Industry reacts: New FCA rules will lead to more advised sales
NEW Financial Conduct Authority (FCA) rules for peer-to-peer lenders will lead to more advised sales in the sector, industry sources have claimed.
The regulations came into force on 9 December, and require all platforms to assess investors’ knowledge and experience of P2P investments before they accept their money.
Other rules include strengthening rules on the plans for a wind-down of platforms if they fail and placing a 10 per cent limit on investable assets for retail customers who are new to the sector and haven’t received professional advice.
But several industry sources told Peer2Peer Finance News that the strict regulations represent a new opportunity for P2P lenders to court the independent financial adviser (IFA) market.
Read more: Are you ready? Two major FCA regulations hit P2P sector on the same day
“Because of tighter regulation IFAs will be more comfortable saying ‘now that is a more mainstream asset class it’ll be good to have in a diversified portfolio’ and I think more people will be saying that now,” predicted Michael Bristow, chief executive and co-founder of CrowdProperty.
“It’s really important for platforms to do this well so that the standards of the rest of the industry are increased because clearly there are reputational risks if a firm doesn’t do a good job.
“And we as an industry want to see P2P lending as a sector that adds value, to flourish and to grow.
“At the end of the day regulation costs time and effort to resource but that’s part of participating in a sector and is incredibly important.”
Roxana Mohammadian-Molina, chief strategy officer at Blend Network, said that regulation is a good thing in that it offers more protection to retail investors and will lead to more advised sales.

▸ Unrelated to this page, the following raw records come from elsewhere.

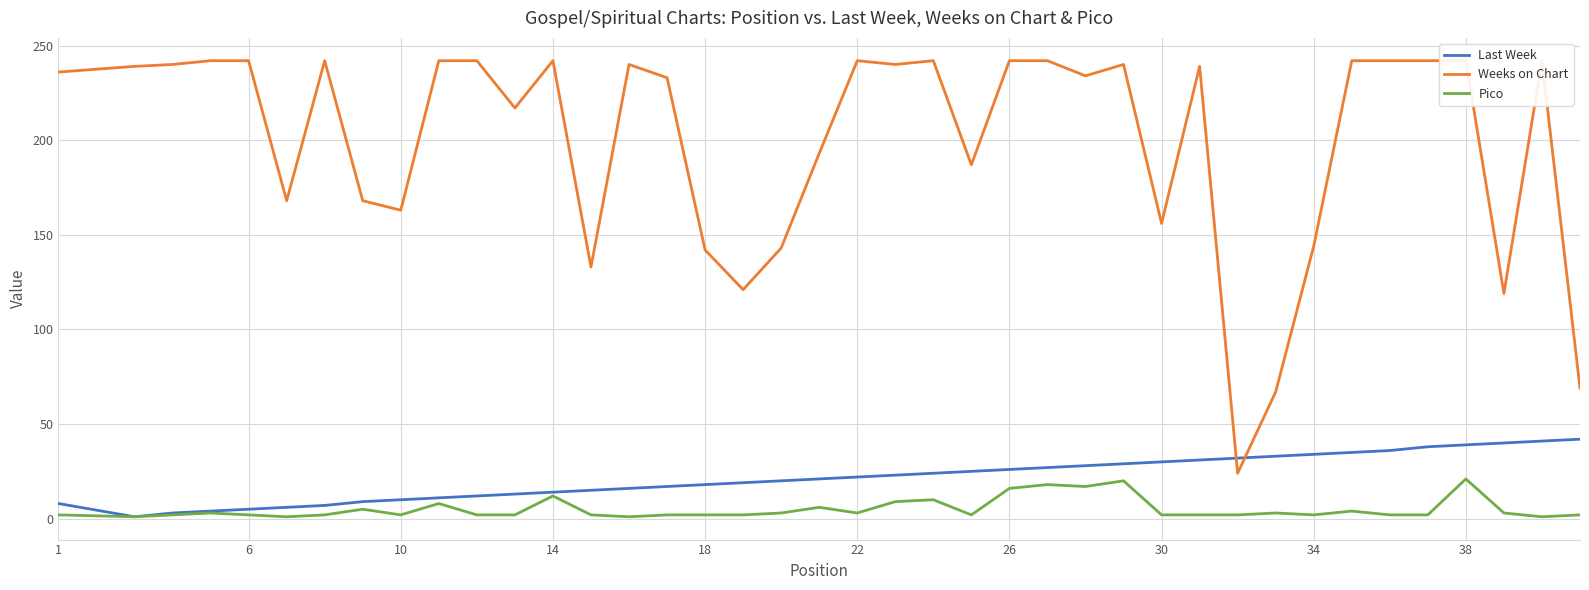

Reading right to left, what are all the values shown in this chart?

Last Week: 42	41	40	39	38	36	35	34	33	32	31	30	29	28	27	26	25	24	23	22	21	20	19	18	17	16	15	14	13	12	11	10	9	7	6	5	4	3	1	8
Weeks on Chart: 69	242	119	242	242	242	242	144	67	24	239	156	240	234	242	242	187	242	240	242	193	143	121	142	233	240	133	242	217	242	242	163	168	242	168	242	242	240	239	236
Pico: 2	1	3	21	2	2	4	2	3	2	2	2	20	17	18	16	2	10	9	3	6	3	2	2	2	1	2	12	2	2	8	2	5	2	1	2	3	2	1	2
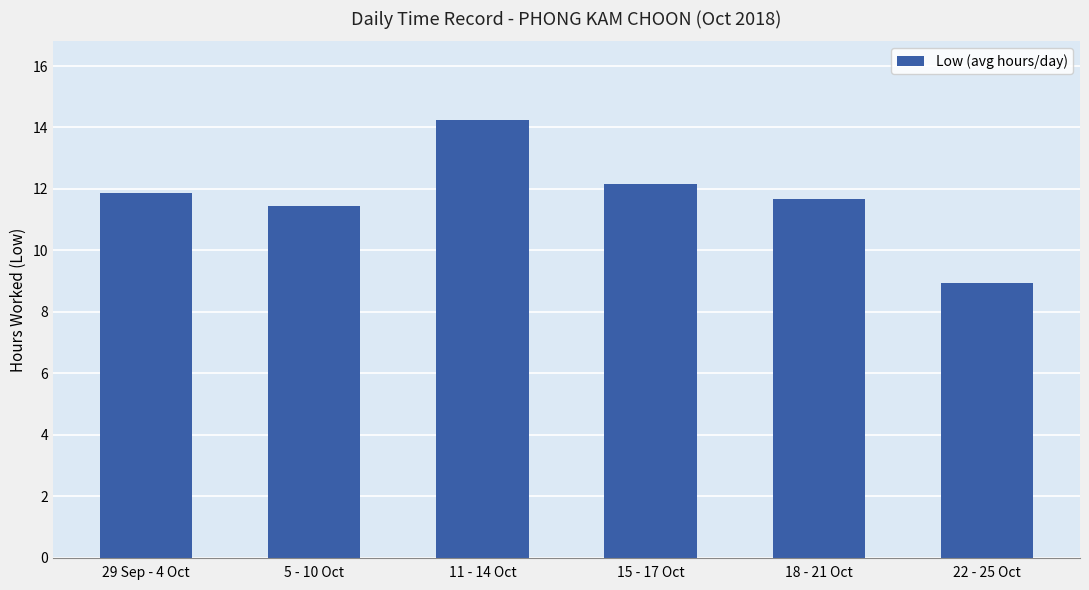

What is the approximate value at 22 - 25 Oct?

8.9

“Regulation gives increased protection for retail investors which is a good thing for the whole industry and that’s why we think more retail money will be coming into this space,” she said.
“For IFAs it’s an interesting time because a lot of the clients will be asking for alternative products such as P2P in particular.”
Meanwhile, Mario Lupori, chief investments officer at RateSetter, said that the level of interest from IFAs has been rising.
“The tougher regulations for P2P investing were seen as a watershed moment for the industry, putting it on a par with other mainstream investment options and paving the way for mainstream adoption of this asset class,” said Lupori.
“P2P is now a logical component of everyone’s diversified investment portfolio.
“The level of interest among financial advisers has been ticking upwards, particularly those that have been hunting for a more rewarding alternative to cash savings.”
RateSetter recently announced plans to launch a product specifically for financial advisers which will make it easy for them to access and manage P2P investments.
“Our target is that it becomes normal for an investor with a diversified investment portfolio to include an allocation to an investment product like ours,” he added.